Washington Trust to pay $9 million over discriminatory lending

By Sarah N. Lynch

(Reuters) -Washington Trust Bank, the largest community bank in the country, will pay $9 million to settle civil rights charges that it discriminated against primarily Black and Hispanic mortgage applicants in Rhode Island, the U.S. Justice Department announced on Wednesday.

The department's complaint against the bank alleges that from 2016 through 2021, it engaged in a practice known as redlining by failing to provide lending services to residents in primarily Black and Hispanic neighborhoods in Rhode Island.

Top department officials said that despite expanding across the state, it never opened a branch in a Black or Hispanic neighborhood, and that it relied on mortgage loan officers working out of majority-white areas as the primary source for generating new lending applications.

"Through this agreement, we are sending a strong message to the financial industry that we will not stand for discriminatory and unlawful barriers in residential mortgage lending," said Kristen Clarke, the Assistant Attorney General of the Justice Department's Civil Rights Division, at a press conference on Wednesday.

A Washington Trust official said Rhode Island has been home to the bank for 223 years. "We believe we have been fully compliant with the letter and spirit of fair lending laws, and the agreement will further strengthen our focus on an area that has always been important to us," Edward O. Handy, Washington Trust's chairman and chief executive, said in a release.

Redlining refers to racial discrimination in lending practices by banks and other financial institutions, a practice that has harmed Black and Hispanic communities for decades.

In September 2021, research from the Federal Reserve bank of St.

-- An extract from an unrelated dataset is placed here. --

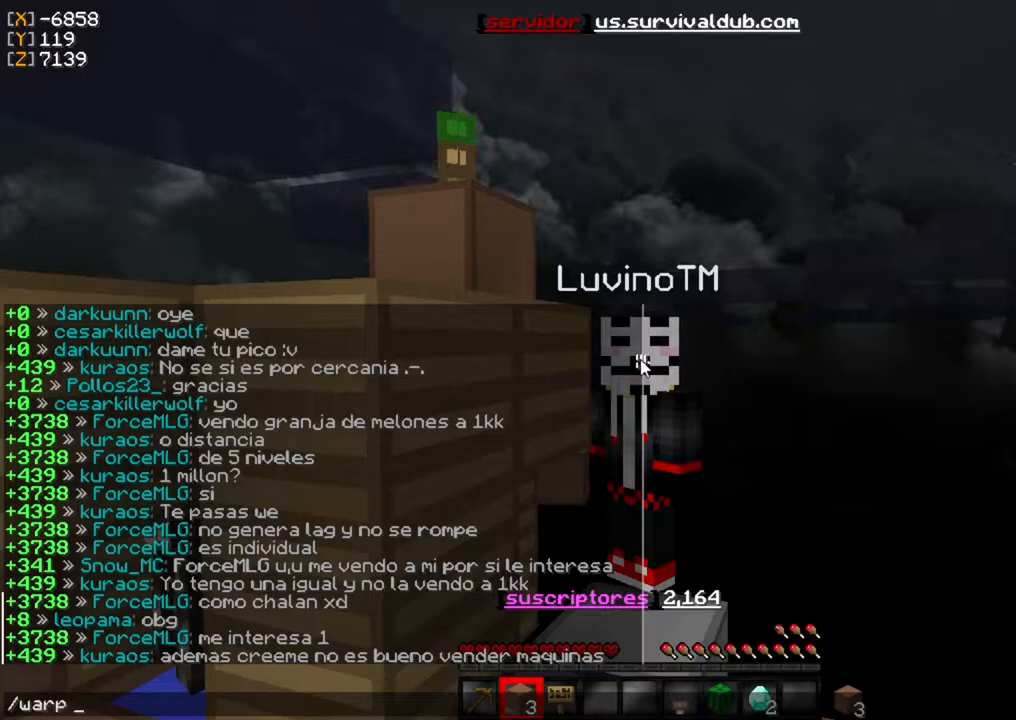
{"keys": [], "mouse": [], "events": []}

Louis concluded that residents in redlined neighborhoods across the country could not afford to buy homes or pay for their upkeep and as a result could not accumulate wealth at the rates other groups did.

A month later, the Justice Department launched a coordinated enforcement effort to crack down on redlining. Since then, it has brought nine redlining cases and secured $98 million in relief.

Under the terms of the settlement with Washington Trust, which must still be approved by a federal court, the bank has agreed to take certain steps.

These include a plan to invest at least $7 million in a loan subsidy fund to increase access to home mortgages, home improvements, home refinance and home equity loans and lines of credit for residents who live in majority-Black and Hispanic neighborhoods in Rhode Island.

The bank will also spend an additional $2 million on community partnerships and for advertising and consumer outreach in Black and Hispanic communities.